The feeling for line is very strong, and it is perhaps perpetuated by the daily use of those dead pictures, the Chinese ideographs. Several hundred years ago the Japanese invented the phonetic syllabaries called _kana_. It is interesting from an artistic point of view to compare them with our alphabet. A very short contemplation of the alphabet as used in our books and handwriting will show that it is mainly composed of straight lines, often parallel, with a certain admixture of circles. Now, although a straight line is the nearest way between two points, it is rarely or never the most beautiful; did not some one once say, “The line of beauty is a curve”? I do not think any one’s artistic soul has received much nourishment from a contemplation of the letter “m,” three parallel lines, or “t.” Compare them with the corresponding _kana_, and the difference will be felt at once. Indeed, we are all unconsciously well aware of the artistic failing of our ordinary alphabet, for directly we carve or write an inscription, or introduce it in any way into something which claims to be an object of art, then we discard it altogether, and either fall back on the Gothic letters, or adopt some kind of fancy alphabet. As the average Japanese child is taught writing four hours a week for the first three years, and three hours for the next two, and as their writing is really painting, their feeling for line has at least a chance of development.

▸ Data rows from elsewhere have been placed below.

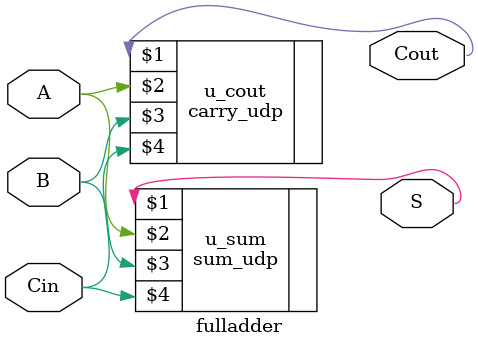
<source format=v>
module fulladder(A,B,Cin,S,Cout);
  input A,B,Cin;
  output S,Cout;

  // Logic design of full adder using basic gates
  /*assign S = A ^ B ^ Cin;
  assign Cout = (Cin & (A ^ B)) | (A & B);*/

  // Using UDPs to design full adder by instantiating the UDPs for sum and carry out
  sum_udp u_sum(S,A,B,Cin);
  carry_udp u_cout(Cout,A,B,Cin);
endmodule
</source>
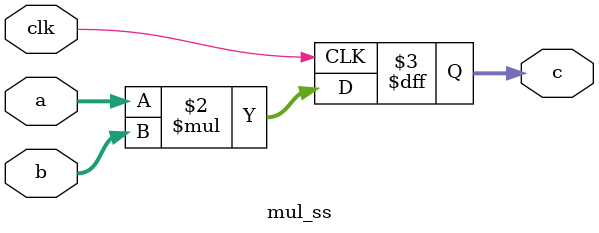
<source format=v>
module mul_ss(

	clk,

	a,
	b,

	c
);
	parameter a_s = 16;
	parameter b_s = 8;
	input clk;

	input signed [a_s-1:0] a;
	input signed [b_s-1:0] b;

	output reg signed [a_s+b_s-1:0] c;

	always @(posedge clk)begin
		c <= a * b;
	end

endmodule 


</source>
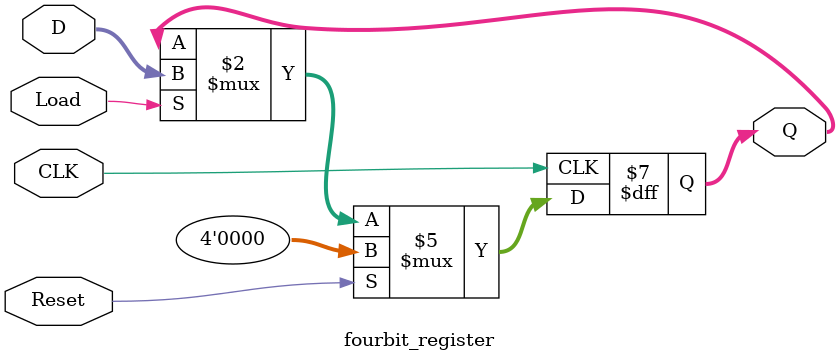
<source format=v>
`timescale 1ns / 1ps

module fourbit_register(CLK, D, Reset, Load, Q);

// Define external wires
input CLK;
input wire [3:0] D;
input wire [0:0] Reset;
input wire [0:0] Load;
output reg [3:0] Q;

// Logic
always @(posedge CLK)
    if(Reset)
        begin
            Q <= 0;
        end
    else if (Load)
        begin
            Q <= D;
        end   

endmodule

</source>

Of the thoroughness of Japanese workmanship I do not think anybody would disagree; when the wing of the stork on your rice-bowl is finished inside, when the chrysanthemum petals on your wooden tray curl over the edge, when the bottom of your flower vase has a design as well as the outside, you are convinced that the Japanese knew Ruskin’s dictum long before he said it. I have seen the feet of a bronze statuette, the feet which were entirely hidden under the folds of the _kimono_ from in front, carefully finished off underneath. The statuette in question cost 50 _sen_ (1_s._), and was sold by a street hawker. Nobody really sees the designs on the _kuruma_ axle-heads, not unless they look for them, except perhaps the _kurumaya_ himself, when he squats on the ground waiting for a fare; but they give a thoroughness of finish to the _’ricksha_ which it would miss without.